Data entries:
--- Start ---

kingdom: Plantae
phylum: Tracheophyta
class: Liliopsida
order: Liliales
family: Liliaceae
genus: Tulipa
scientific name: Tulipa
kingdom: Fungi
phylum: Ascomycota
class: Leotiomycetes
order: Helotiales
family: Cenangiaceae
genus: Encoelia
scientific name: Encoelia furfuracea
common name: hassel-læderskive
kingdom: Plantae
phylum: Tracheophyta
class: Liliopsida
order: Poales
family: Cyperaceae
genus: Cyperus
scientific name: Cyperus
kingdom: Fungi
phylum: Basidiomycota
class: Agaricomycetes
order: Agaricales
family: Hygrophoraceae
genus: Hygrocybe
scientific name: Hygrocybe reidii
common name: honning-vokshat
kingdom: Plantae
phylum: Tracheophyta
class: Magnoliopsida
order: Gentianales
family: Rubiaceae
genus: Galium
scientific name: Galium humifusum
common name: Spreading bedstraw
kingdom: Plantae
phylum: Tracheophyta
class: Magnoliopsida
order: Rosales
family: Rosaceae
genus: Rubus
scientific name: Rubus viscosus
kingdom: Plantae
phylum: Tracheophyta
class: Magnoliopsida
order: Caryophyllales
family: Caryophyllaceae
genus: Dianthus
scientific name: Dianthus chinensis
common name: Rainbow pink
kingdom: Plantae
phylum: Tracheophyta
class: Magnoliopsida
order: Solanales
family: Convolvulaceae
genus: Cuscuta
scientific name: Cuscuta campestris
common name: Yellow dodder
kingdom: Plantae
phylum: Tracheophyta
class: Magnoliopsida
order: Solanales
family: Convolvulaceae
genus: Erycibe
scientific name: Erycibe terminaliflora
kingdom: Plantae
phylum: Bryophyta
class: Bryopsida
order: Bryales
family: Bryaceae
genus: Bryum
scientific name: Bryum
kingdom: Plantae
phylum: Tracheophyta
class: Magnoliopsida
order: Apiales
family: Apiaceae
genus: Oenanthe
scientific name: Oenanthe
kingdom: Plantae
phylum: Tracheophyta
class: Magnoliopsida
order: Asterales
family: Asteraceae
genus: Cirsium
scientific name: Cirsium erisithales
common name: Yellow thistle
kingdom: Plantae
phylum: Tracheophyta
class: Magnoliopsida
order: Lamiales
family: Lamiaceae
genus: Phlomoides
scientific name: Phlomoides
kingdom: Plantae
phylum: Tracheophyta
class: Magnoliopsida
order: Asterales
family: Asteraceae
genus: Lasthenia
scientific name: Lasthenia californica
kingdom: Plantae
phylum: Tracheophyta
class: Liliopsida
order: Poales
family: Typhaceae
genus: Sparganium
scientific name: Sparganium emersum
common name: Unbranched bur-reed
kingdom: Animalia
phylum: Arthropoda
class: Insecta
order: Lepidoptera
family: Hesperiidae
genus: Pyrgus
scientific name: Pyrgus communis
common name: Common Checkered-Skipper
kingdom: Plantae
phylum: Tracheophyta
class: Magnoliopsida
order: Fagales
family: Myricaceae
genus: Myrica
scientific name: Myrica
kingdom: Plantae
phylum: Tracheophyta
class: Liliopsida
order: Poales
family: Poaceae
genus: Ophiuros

--- End ---

→ What to work on: Copy every line of the items above, word for word, keeping their order.

→ Result for this task:
kingdom: Plantae
phylum: Tracheophyta
class: Liliopsida
order: Liliales
family: Liliaceae
genus: Tulipa
scientific name: Tulipa
kingdom: Fungi
phylum: Ascomycota
class: Leotiomycetes
order: Helotiales
family: Cenangiaceae
genus: Encoelia
scientific name: Encoelia furfuracea
common name: hassel-læderskive
kingdom: Plantae
phylum: Tracheophyta
class: Liliopsida
order: Poales
family: Cyperaceae
genus: Cyperus
scientific name: Cyperus
kingdom: Fungi
phylum: Basidiomycota
class: Agaricomycetes
order: Agaricales
family: Hygrophoraceae
genus: Hygrocybe
scientific name: Hygrocybe reidii
common name: honning-vokshat
kingdom: Plantae
phylum: Tracheophyta
class: Magnoliopsida
order: Gentianales
family: Rubiaceae
genus: Galium
scientific name: Galium humifusum
common name: Spreading bedstraw
kingdom: Plantae
phylum: Tracheophyta
class: Magnoliopsida
order: Rosales
family: Rosaceae
genus: Rubus
scientific name: Rubus viscosus
kingdom: Plantae
phylum: Tracheophyta
class: Magnoliopsida
order: Caryophyllales
family: Caryophyllaceae
genus: Dianthus
scientific name: Dianthus chinensis
common name: Rainbow pink
kingdom: Plantae
phylum: Tracheophyta
class: Magnoliopsida
order: Solanales
family: Convolvulaceae
genus: Cuscuta
scientific name: Cuscuta campestris
common name: Yellow dodder
kingdom: Plantae
phylum: Tracheophyta
class: Magnoliopsida
order: Solanales
family: Convolvulaceae
genus: Erycibe
scientific name: Erycibe terminaliflora
kingdom: Plantae
phylum: Bryophyta
class: Bryopsida
order: Bryales
family: Bryaceae
genus: Bryum
scientific name: Bryum
kingdom: Plantae
phylum: Tracheophyta
class: Magnoliopsida
order: Apiales
family: Apiaceae
genus: Oenanthe
scientific name: Oenanthe
kingdom: Plantae
phylum: Tracheophyta
class: Magnoliopsida
order: Asterales
family: Asteraceae
genus: Cirsium
scientific name: Cirsium erisithales
common name: Yellow thistle
kingdom: Plantae
phylum: Tracheophyta
class: Magnoliopsida
order: Lamiales
family: Lamiaceae
genus: Phlomoides
scientific name: Phlomoides
kingdom: Plantae
phylum: Tracheophyta
class: Magnoliopsida
order: Asterales
family: Asteraceae
genus: Lasthenia
scientific name: Lasthenia californica
kingdom: Plantae
phylum: Tracheophyta
class: Liliopsida
order: Poales
family: Typhaceae
genus: Sparganium
scientific name: Sparganium emersum
common name: Unbranched bur-reed
kingdom: Animalia
phylum: Arthropoda
class: Insecta
order: Lepidoptera
family: Hesperiidae
genus: Pyrgus
scientific name: Pyrgus communis
common name: Common Checkered-Skipper
kingdom: Plantae
phylum: Tracheophyta
class: Magnoliopsida
order: Fagales
family: Myricaceae
genus: Myrica
scientific name: Myrica
kingdom: Plantae
phylum: Tracheophyta
class: Liliopsida
order: Poales
family: Poaceae
genus: Ophiuros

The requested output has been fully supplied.